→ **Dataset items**

════════════════════

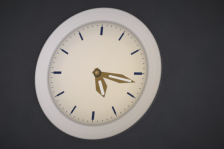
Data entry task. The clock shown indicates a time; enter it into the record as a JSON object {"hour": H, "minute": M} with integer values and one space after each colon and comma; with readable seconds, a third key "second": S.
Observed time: {"hour": 5, "minute": 17}
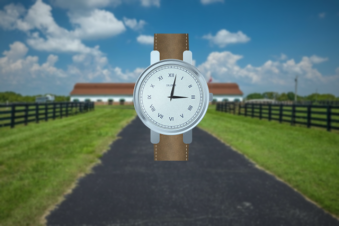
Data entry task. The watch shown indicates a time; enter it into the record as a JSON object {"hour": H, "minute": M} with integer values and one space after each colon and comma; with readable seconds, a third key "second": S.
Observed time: {"hour": 3, "minute": 2}
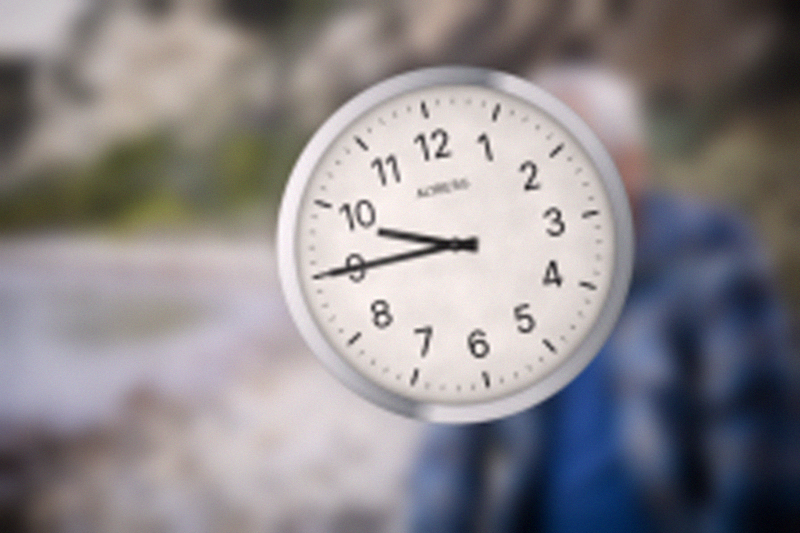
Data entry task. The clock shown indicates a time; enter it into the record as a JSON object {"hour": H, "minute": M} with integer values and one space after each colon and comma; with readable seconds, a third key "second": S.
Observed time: {"hour": 9, "minute": 45}
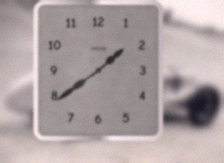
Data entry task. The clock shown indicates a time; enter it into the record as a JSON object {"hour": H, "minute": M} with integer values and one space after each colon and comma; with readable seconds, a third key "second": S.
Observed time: {"hour": 1, "minute": 39}
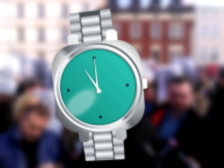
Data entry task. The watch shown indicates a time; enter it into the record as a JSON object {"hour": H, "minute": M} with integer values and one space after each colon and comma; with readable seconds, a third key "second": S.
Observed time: {"hour": 11, "minute": 0}
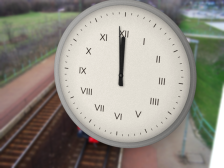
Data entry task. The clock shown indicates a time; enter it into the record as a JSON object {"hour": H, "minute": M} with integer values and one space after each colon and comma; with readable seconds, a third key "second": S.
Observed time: {"hour": 11, "minute": 59}
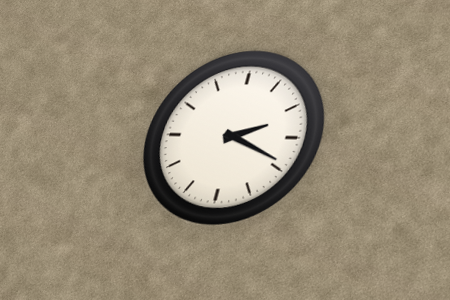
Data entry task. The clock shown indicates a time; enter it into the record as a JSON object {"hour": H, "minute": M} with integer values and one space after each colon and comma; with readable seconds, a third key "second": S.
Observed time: {"hour": 2, "minute": 19}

════════════════════

→ **Task objective**
Copy the records above word for word, leaving out the pictures.

→ **Answer to this task**
Data entry task. The clock shown indicates a time; enter it into the record as a JSON object {"hour": H, "minute": M} with integer values and one space after each colon and comma; with readable seconds, a third key "second": S.
Observed time: {"hour": 5, "minute": 17}
Data entry task. The watch shown indicates a time; enter it into the record as a JSON object {"hour": H, "minute": M} with integer values and one space after each colon and comma; with readable seconds, a third key "second": S.
Observed time: {"hour": 3, "minute": 2}
Data entry task. The clock shown indicates a time; enter it into the record as a JSON object {"hour": H, "minute": M} with integer values and one space after each colon and comma; with readable seconds, a third key "second": S.
Observed time: {"hour": 9, "minute": 45}
Data entry task. The clock shown indicates a time; enter it into the record as a JSON object {"hour": H, "minute": M} with integer values and one space after each colon and comma; with readable seconds, a third key "second": S.
Observed time: {"hour": 1, "minute": 39}
Data entry task. The watch shown indicates a time; enter it into the record as a JSON object {"hour": H, "minute": M} with integer values and one space after each colon and comma; with readable seconds, a third key "second": S.
Observed time: {"hour": 11, "minute": 0}
Data entry task. The clock shown indicates a time; enter it into the record as a JSON object {"hour": H, "minute": M} with integer values and one space after each colon and comma; with readable seconds, a third key "second": S.
Observed time: {"hour": 11, "minute": 59}
Data entry task. The clock shown indicates a time; enter it into the record as a JSON object {"hour": H, "minute": M} with integer values and one space after each colon and comma; with readable seconds, a third key "second": S.
Observed time: {"hour": 2, "minute": 19}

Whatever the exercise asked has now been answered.